The roll-of-the-tongue acronym ETSI QKD API stands for the European Telecommunications Standards Organization (ETSI) Quantum Key Distribution (QKD) Application Programming Interface (API).

In part 2 of this report we described what is broken in classical security, how Quantum Key Distribution (QKD) can fix it, what some of the theory behind QKD is, and how there are already some commercial companies that offer QKD devices for sale.

For now, the commercially available QKD devices are rather large stand-alone devices that are not yet integrated into routers or switches or end-point computers on the network. Thus the application that wants to consume QKD sits on a different device than the stand-alone device that implements QKD.

As a result, we need some sort of interface, a so-called Application Programming Interface (API) between QKD consumer (the application) and the QKD provider (the stand-alone QKD device).

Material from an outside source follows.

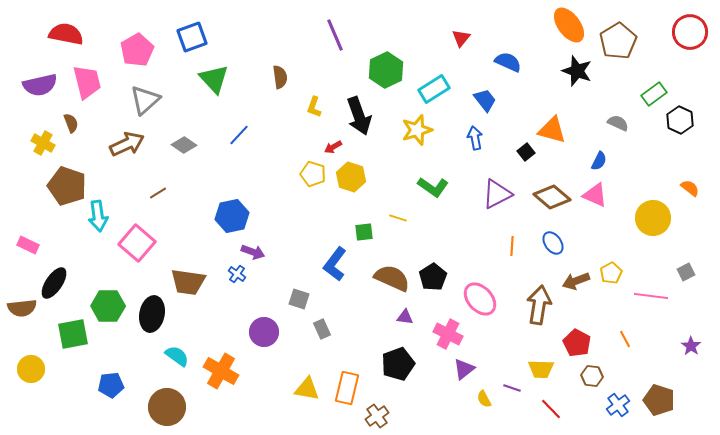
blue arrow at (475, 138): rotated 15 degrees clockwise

The European Telecommunications Standards Organization (ETSI) has defined exactly such an API, namely ETSI GS QKD 004 V1.1.1 (2010-12): Quantum Key Distribution (QKD); Application Interface. In part 4 of this report we will use this API to add QKD support to OpenSSL.

In fact, there is an Industry Specification Group (ISG) in ETSI that defines standards for Quantum Key Distribution for Users that has produced multiple standards in the area of QKD:

ETSI also published an interesting report that describes practical attacks and counter measures on the QKD implementations: ETSI White Paper No. 27: Implementation Security of Quantum Cryptography; Introduction, challenges, solutions.

Note that these are vulnerabilities due the the implementation of the QKD system as opposed to vulnerabilities due to flaws in the QKD theory itself.